Michael Conforto Draws Astros Interest as Trade Options Fade

Michael Conforto Draws Astros Interest as Trade Options Fade

Brian McTaggart of MLB. com said the Astros have shown recent interest in michael conforto, a development tied to dwindling trade options and an unsettled outfield as spring training is underway.

Michael Conforto as a low-cost option for Houston

The club has been seeking a lefty-hitting outfielder much of the offseason and has explored adding another left-handed bat by way of an Isaac Paredes trade, but McTaggart said Houston’s chances of trading Paredes have "diminished" recently. With that avenue narrowed, Conforto has emerged as one of the low-cost alternatives the Astros are considering.

Where Conforto stands statistically

Conforto, 33 on March 1, is coming off what was described as a career-worst season with the Dodgers, when he slashed. 199/. 305/. 333 in 486 trips to the plate. He was a 2014 first-round pick and a 2017 All-Star; the recent drop follows a shoulder injury that cost him the 2022 season.

Since returning from surgery he has played three seasons with the Giants and Dodgers, hitting a combined. 225/. 316/. 390 in 1444 plate appearances. He still draws walks—10. 5% in that span—but has produced more grounders and weak fly-balls, and his line-drive rate has fallen from 22. 4% (2015–21) to 17. 8% since. Conforto has generally hit right-handed pitching well and was closer to average in left-on-left matchups, though he has been better against lefties in each of the past two seasons in a small sample of 184 left-on-left plate appearances.

Contract expectations and roster fit

Given the lackluster performance since his shoulder surgery and last season’s numbers, Conforto’s price tag is not expected to be prohibitive. The coverage says he would likely command, at best, a low-cost one-year deal; with spring training underway, michael conforto could also sign a minor league deal and head to big league camp with the Astros.

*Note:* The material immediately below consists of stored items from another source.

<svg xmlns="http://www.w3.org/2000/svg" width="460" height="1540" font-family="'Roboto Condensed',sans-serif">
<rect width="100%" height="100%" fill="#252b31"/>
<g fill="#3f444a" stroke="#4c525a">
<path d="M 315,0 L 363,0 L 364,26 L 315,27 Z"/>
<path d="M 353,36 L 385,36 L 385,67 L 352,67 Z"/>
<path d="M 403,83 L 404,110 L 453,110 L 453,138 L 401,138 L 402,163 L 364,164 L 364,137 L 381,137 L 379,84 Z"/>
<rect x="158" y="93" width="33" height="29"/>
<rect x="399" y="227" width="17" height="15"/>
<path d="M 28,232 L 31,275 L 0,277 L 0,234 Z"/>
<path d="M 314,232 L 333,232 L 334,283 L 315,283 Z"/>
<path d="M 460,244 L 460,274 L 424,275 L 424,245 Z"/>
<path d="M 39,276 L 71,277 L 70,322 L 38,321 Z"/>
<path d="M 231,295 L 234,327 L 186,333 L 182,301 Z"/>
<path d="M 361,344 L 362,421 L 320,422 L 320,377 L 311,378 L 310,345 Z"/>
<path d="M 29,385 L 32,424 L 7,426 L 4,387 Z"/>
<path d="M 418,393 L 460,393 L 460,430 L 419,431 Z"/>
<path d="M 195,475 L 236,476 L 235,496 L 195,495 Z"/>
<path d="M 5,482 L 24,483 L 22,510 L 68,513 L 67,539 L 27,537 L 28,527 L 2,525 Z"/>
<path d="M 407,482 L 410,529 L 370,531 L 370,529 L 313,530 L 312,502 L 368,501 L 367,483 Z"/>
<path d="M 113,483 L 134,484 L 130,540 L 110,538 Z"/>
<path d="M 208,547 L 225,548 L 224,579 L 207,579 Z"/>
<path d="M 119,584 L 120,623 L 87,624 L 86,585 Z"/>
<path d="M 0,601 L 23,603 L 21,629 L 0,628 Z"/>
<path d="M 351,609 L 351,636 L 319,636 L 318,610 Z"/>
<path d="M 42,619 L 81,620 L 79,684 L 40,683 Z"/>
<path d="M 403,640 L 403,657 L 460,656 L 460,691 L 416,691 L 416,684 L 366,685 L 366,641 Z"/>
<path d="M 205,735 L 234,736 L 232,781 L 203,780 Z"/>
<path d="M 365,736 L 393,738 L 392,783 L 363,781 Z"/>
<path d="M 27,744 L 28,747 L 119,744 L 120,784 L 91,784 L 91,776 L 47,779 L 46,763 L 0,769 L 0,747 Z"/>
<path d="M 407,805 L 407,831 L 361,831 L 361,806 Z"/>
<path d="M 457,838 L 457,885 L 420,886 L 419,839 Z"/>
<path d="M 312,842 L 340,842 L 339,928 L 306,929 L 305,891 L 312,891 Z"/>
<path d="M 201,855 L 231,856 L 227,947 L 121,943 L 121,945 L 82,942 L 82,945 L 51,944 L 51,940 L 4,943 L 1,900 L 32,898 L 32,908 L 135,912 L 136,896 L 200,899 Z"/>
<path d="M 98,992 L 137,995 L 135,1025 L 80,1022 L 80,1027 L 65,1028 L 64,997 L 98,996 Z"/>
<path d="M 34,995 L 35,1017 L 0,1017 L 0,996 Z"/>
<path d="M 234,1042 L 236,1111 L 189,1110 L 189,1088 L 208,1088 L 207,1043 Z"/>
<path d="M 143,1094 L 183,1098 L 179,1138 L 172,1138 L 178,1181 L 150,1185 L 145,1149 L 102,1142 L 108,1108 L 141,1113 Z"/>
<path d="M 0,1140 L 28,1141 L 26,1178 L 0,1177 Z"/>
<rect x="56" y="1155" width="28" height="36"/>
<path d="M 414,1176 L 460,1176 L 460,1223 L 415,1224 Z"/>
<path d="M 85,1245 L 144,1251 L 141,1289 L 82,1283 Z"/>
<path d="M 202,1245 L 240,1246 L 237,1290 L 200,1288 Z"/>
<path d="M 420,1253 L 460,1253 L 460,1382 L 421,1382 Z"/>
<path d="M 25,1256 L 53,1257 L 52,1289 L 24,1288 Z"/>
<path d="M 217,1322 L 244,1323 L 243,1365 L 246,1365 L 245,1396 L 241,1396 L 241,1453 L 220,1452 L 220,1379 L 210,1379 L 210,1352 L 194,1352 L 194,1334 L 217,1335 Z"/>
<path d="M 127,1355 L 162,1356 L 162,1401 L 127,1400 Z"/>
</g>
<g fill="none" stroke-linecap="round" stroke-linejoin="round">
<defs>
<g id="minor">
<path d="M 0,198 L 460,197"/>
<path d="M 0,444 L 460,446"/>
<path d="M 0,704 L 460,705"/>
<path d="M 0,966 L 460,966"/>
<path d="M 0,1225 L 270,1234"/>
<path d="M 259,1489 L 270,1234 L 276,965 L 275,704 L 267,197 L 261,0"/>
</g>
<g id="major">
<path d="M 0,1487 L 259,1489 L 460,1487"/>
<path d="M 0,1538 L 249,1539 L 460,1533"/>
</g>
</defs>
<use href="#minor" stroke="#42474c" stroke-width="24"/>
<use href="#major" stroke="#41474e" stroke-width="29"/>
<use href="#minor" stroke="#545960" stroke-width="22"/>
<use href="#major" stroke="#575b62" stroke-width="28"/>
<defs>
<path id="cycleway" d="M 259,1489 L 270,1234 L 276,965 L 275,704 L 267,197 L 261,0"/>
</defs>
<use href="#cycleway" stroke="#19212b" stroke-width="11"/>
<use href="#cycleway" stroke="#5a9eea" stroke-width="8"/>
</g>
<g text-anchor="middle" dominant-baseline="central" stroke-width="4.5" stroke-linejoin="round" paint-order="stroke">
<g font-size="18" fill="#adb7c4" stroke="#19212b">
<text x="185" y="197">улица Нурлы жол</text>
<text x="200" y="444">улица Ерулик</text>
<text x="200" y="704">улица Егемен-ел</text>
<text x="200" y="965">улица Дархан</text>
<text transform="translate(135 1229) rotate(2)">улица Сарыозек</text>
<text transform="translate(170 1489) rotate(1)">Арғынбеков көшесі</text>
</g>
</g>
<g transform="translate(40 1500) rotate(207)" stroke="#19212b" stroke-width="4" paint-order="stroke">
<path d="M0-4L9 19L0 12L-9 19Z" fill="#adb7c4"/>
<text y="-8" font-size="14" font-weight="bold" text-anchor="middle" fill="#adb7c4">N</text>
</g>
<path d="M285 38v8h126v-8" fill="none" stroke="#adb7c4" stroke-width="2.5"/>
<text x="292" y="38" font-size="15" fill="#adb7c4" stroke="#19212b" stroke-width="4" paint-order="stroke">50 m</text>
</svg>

Outfield questions that pushed Houston toward free agents

Yordan Alvarez is the only established left-handed hitter in Houston’s lineup, and the team wants Alvarez to spend more time at DH than in left field this year. Jake Meyers is locked into center field, but the rest of the outfield picture is unsettled regardless of handedness. Young outfielders Zach Cole and Joey Loperfido are in the mix for Opening Day roster spots but have minimal major league experience.

Other roster notes cited: Cam Smith had a huge spring last year and a big start to his rookie season before fading; Cole struck out at a 35% clip in the minors; Loperfido posted roughly league-average offense with the Blue Jays’ Triple-A club before being traded back to Houston last week; and former first-rounder Brice Matthews, a middle infielder by trade, has begun a transition to the outfield due to Houston’s crowded infield mix.

Why the team has struggled to trade Isaac Paredes

The Astros have explored trades of Paredes throughout the winter. His role as the starting third baseman was upended when Houston reacquired Carlos Correa at last year’s trade deadline. Paredes can also play first base, but that position is manned by Christian Walker in Houston. Paredes is owed $40MM over the next two seasons and has not drawn much trade interest at that rate. An ideal outcome, the coverage says, would have been sending Paredes out in exchange for a veteran corner outfielder, but those efforts have come up empty and the team has turned to low-cost free agent alternatives.

Criticism of the roster strategy and other alternatives

A separate piece argued Houston has been shopping players on its major league roster all offseason, naming Isaac Paredes as the most valuable of the players often mentioned and adding that Christian Walker and Jake Meyers have also been on the market. That analysis noted reports of high interest in Paredes and Meyers and faint interest in Walker, and it questioned whether GM Dana Brown overplayed his hand by holding on to infield pieces instead of addressing roster holes.

That criticism extended to potential fallout if the team fails to reach the postseason: the piece said such an outcome could cost Dana Brown his job and very likely could cost manager Joe Espada his job as well, even though it said Espada would again be forced to work with a roster the coverage called flawed and decimated by injury over the past two seasons.

The same analysis called Conforto "a shell" of his former self—still showing some power but making less contact and graded below average in the field—and noted his last strong full season was 2019 and that he had shoulder surgery after 2021. It also said the Astros could have pursued Mike Tauchman, who signed a minor league deal with the Mets, and evaluated Starling Marte as probably the best available hitter among remaining free agents, while noting Marte is 37, had a balky right knee, and was a part-time player with the Mets last year.

The piece concluded that the remaining free-agent crop is "slim pickins" and that a trade may be the only way for Houston to acquire an impact outfield bat unless Zach Cole, Cam Smith or Zach Dezenzo becomes that player. It added, bluntly, that coming into camp with an infield logjam was a miscalculation and that there may not be a way out at this point.

One line in the coverage captured fan frustration directly: "They are sinking to new lows please don’t get conforto Not since Andruw Jones has a healthy, "

Spring training is underway; the next concrete milestone for any potential Conforto move would be a one-year deal or a minor league contract that would bring him to big league camp with the Astros.